Don’t forget .... kids grow up quick. Messing about in puddles in the beach may well be fun for a few years... but teens in a seaside village in winter, miles from anywhere .... ? Hmmm.

onandon8 · 15/11/2020 19:08

Also, yes kids do get bursaries to independent schools. It’s possible. Do you think they are if the academic persuasion though?

Is there huge competition for them though? I’m sure there must be.

OP posts:
quest1on · 15/11/2020 19:35

That’s is a lot of competition OP yes, but you can apply to as many schools as you like. You have to do your research, but sounds like you have time. It depends on how academic your kids are really, though there are other kinds of bursaries too - sport, music, etc. Put it this way - it’s not impossible and someone has to get the bursaries!

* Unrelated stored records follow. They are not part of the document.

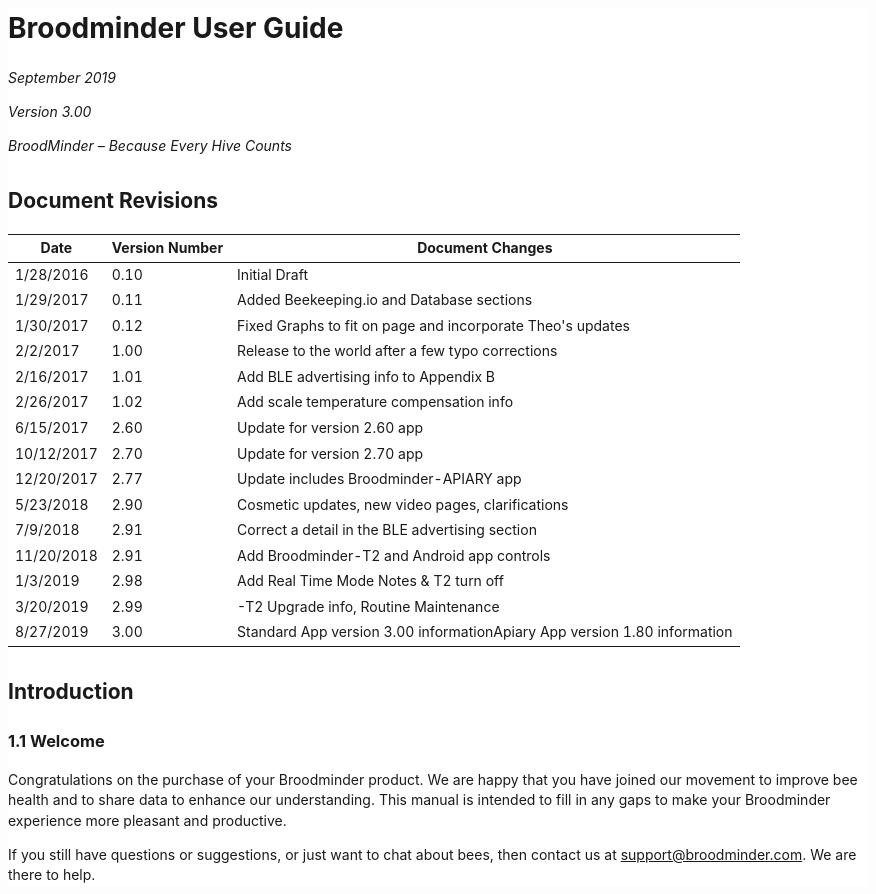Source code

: # Broodminder User Guide

_September 2019_

_Version 3.00_

_BroodMinder – Because Every Hive Counts_


## **Document Revisions**

| Date | Version Number | Document Changes |
| --- | --- | --- |
| 1/28/2016 | 0.10 | Initial Draft |
| 1/29/2017 | 0.11 | Added Beekeeping.io and Database sections |
| 1/30/2017 | 0.12 | Fixed Graphs to fit on page and incorporate Theo&#39;s updates |
| 2/2/2017 | 1.00 | Release to the world after a few typo corrections |
| 2/16/2017 | 1.01 | Add BLE advertising info to Appendix B |
| 2/26/2017 | 1.02 | Add scale temperature compensation info |
| 6/15/2017 | 2.60 | Update for version 2.60 app |
| 10/12/2017 | 2.70 | Update for version 2.70 app |
| 12/20/2017 | 2.77 | Update includes Broodminder-APIARY app |
| 5/23/2018 | 2.90 | Cosmetic updates, new video pages, clarifications |
| 7/9/2018 | 2.91 | Correct a detail in the BLE advertising section |
| 11/20/2018 | 2.91 | Add Broodminder-T2 and Android app controls |
| 1/3/2019 | 2.98 | Add Real Time Mode Notes &amp; T2 turn off |
| 3/20/2019 | 2.99 | -T2 Upgrade info, Routine Maintenance |
| 8/27/2019 | 3.00 | Standard App version 3.00 informationApiary App version 1.80 information |


## Introduction

### 1.1 Welcome

Congratulations on the purchase of your Broodminder product. We are happy that you have joined our movement to improve bee health and to share data to enhance our understanding. This manual is intended to fill in any gaps to make your Broodminder experience more pleasant and productive.

If you still have questions or suggestions, or just want to chat about bees, then contact us at support@broodminder.com. We are there to help.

HPenthusiast · 15/11/2020 20:07

I live in Cornwall and always have. I couldn’t live anywhere else. The salaries down here are dire compared to where you currently are however, I managed to purchase my own home (help to buy) at the age of 29 on a low/ moderate salary last year. Can your partner work remotely doing what he does? I have a friend who is currently working from hone in Cornwall but who’s office is in central London.

Baker0104 · 15/11/2020 20:09

@onandon8

And the schools are what weveryone dreams of elsewhere in UK.

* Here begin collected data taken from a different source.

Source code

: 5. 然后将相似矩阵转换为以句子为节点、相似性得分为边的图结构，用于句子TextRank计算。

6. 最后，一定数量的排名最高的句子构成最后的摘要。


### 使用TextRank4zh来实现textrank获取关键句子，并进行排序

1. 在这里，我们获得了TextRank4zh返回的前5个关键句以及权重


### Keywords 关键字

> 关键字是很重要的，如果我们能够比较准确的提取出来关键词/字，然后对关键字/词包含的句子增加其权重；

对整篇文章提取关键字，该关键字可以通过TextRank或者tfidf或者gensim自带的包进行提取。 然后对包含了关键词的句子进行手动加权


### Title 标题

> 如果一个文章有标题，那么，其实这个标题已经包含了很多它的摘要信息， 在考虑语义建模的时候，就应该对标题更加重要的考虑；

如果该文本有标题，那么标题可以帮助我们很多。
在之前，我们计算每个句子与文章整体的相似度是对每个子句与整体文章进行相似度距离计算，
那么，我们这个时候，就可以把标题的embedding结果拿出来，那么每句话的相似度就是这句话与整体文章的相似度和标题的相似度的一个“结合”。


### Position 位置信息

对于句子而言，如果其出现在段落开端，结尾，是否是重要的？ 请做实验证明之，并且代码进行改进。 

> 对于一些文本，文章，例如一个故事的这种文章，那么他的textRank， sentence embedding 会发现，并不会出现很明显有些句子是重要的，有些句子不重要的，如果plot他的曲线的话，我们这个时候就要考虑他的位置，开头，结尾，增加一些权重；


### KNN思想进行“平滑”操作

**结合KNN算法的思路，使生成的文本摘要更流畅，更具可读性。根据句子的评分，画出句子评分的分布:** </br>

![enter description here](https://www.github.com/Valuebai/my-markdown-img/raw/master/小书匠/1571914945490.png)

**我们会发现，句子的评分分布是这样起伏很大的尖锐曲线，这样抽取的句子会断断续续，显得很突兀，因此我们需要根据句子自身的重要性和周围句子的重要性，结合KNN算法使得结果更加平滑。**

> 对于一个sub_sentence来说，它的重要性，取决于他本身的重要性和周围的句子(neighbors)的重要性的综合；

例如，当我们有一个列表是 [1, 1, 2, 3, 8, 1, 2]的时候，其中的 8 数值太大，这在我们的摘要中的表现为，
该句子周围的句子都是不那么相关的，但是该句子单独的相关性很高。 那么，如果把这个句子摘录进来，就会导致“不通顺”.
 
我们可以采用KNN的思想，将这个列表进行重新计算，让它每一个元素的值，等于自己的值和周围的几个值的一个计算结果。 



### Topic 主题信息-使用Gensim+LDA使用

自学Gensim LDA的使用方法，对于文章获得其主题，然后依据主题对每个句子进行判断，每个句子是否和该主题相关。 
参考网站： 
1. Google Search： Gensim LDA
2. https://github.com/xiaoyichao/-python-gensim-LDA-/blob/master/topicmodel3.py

Interesting - is that really the case?

The schools are really good where I am but it does tend to be the grammers that are the best which does entail the 11plus. If your child is quite academic though then they should be OK.... Although I have noticed most parents seem to have tutors from age 9 onwards to prepare (not really meant to but it's what they all do!)
designercornishbird · 15/11/2020 20:19

Cornwall isn’t full! What nonsense.

I’m sick of hearing it & it’s embarrassing!

cjpark · 15/11/2020 20:45

There are alot of second homes in Polperro and the summer traffic is particularly bad but that's because its very pretty. You are going to have to choose what's more important - postcard pretty cornish villages are going to be pricey, less community, more second home owners and seasonal places to live. If you don't want this avoid Polperro, Cawsands and Mawgan Porth.
If you want the opposite, look 5 miles inland. Theres lots of lovely towns and villages.

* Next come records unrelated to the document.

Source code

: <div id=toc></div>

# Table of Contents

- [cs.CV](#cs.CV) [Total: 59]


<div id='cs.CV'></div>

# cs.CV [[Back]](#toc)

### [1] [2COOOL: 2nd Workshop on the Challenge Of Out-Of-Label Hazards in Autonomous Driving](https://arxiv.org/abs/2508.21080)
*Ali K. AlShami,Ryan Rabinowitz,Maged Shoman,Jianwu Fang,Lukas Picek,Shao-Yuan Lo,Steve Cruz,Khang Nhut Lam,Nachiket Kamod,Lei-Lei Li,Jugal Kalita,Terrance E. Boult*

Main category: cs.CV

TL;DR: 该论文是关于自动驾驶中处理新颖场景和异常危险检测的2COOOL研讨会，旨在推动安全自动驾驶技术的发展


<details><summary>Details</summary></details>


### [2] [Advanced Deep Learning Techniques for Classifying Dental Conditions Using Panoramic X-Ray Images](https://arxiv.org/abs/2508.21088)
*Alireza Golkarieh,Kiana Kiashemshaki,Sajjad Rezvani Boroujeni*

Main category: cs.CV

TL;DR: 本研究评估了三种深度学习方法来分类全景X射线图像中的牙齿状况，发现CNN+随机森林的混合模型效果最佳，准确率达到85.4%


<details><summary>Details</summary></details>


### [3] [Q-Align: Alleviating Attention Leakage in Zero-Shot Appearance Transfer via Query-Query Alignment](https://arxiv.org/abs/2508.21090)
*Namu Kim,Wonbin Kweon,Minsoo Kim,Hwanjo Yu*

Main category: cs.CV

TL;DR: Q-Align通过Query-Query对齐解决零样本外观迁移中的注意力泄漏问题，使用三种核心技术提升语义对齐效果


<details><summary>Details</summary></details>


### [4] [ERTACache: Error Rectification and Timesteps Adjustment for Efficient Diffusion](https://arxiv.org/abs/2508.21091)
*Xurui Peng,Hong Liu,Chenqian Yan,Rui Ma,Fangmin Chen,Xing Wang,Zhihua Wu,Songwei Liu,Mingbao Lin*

thecatsabsentcojones · 15/11/2020 22:00

@restlessmillenial check this out, it’s very interesting and differs from the usual town Facebook chat where everyone is convinced Kent is about to be concreted over. We’re actually underdeveloped and most of the land here is farmland. Anyway it’s positive to see.

www.bbc.co.uk/news/uk-41901297

Rache49 · 16/11/2020 01:04

YUABU . You have a job and a aRoof over your head and hopefully haven't got or had Coronavirus or Loved ones with it and a Child. There are a few things I would like right now, Hugs and seeing Friends are just two but right now I have my health and my Parents and the rest I will wait for.

wheresthedoobrey · 16/11/2020 02:00

I'm actually the reverse!! I grew up in Southsea, within walking distance of the beach.
Much as I loved being near the sea, I always aspired to go to the "Big Smoke". The lure of the bright lights, big city, noise, exciting people etc... I moved to London for uni, and never looked back.

That was almost 21 years ago now. I live in Greater London, in an area with lots of open spaces and things to do.

I can't imagine i'll ever leave, as my life and friends are here , but must admit I do sometimes fantasise about going back to my hometown - especially during the summer months - when I take the children on a short break there and see their eyes light up having such a great time in the sea and at the fair. The air is so much cleaner etc...

I don't know what line of work your DH is in, or whereabouts in London you are, but Portsmouth is only 72 miles away, and an hour and a half commute from Waterloo. House prices are pretty cheap, and I agree - you certainly get more for your money.